Wood's work was translated into French, German, Italian, and Spanish, the French version of 1777 being by Demeunier. Chevalier in his ‘Descriptions of the Plain of Troy,’ which was published with notes by Professor Andrew Dalzel in 1791, asserts that Wood was ‘quite bewildered in the Troad,’ and after an examination of Wood's map condemns his account as ‘converting the whole into a mass of confusion’ (pp. 56, 75-81). Gibbon, in a note to chapter xvii. of the ‘Decline and Fall,’ while borrowing a remark from Wood, censures him as ‘an author who in general seems to have disappointed the expectation of the public as a critic and still more as a traveller,’ but this is in marked contrast to his reference (in chap. li. note) to ‘the magnificent descriptions and drawings of Dawkins and Wood, who have transported into England the ruins of Palmyra and Baalbec’ The lengthened examination of the ‘Essay on Homer’ in Thomas Howes's ‘Critical Observations on Books’ (i. 1-79) sums up the inquiry with the remark that ‘he indulged too much to the suggestions of his own genius.’ But it interested Goethe in his younger days and developed his powers.
Letters from Wood are printed in Mr. Gillespie Smyth's ‘Sir R.M. Keith’ (i.69-70) and the ‘Mure Papers at Caldwell’ (Maitland Club, ii. pt. i. pp. 153-4,179). He left behind him several manuscripts not sufficiently arranged for publication. Several letters from him are among the Newcastle manuscripts at the British Museum and in Egerton MS. 2697.

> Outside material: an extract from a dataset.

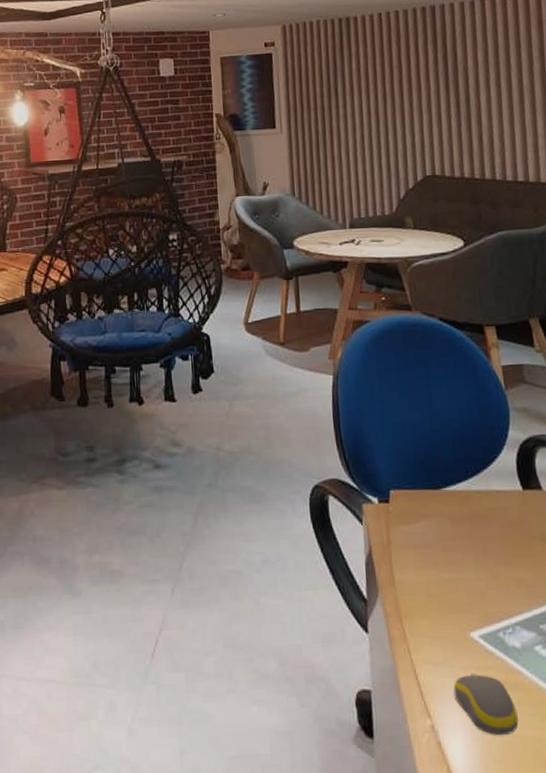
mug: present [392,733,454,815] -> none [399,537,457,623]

[Gent. Mag. 1771, p. 426; Nichols's Lit. Anecdotes, iii. 81-6, 619, viii. 426-7, 614, ix. 144-5; Lysons's Environs, i. 420-1; Notes and Queries, 9th ser. ii. 137-8; Ballantyne's Lord Carteret, pp. 363-5; Hist. Notices of Dilettanti Soc. pp. 37-9, 120; Cast's Dilettanti Soc. pp. 60-110, 260; Chatham Corresp. i. 432; Grenville Papers, ii. 137, 262, iii. 94-5; Walpole's George III, ed. Barker, i. 219, 264, 288-9, iv. 157, 163, 229; Mure Papers at Caldwell, vol. ii. pt i. pp. 191, 239, vol. ii. pt. ii. p. 58.]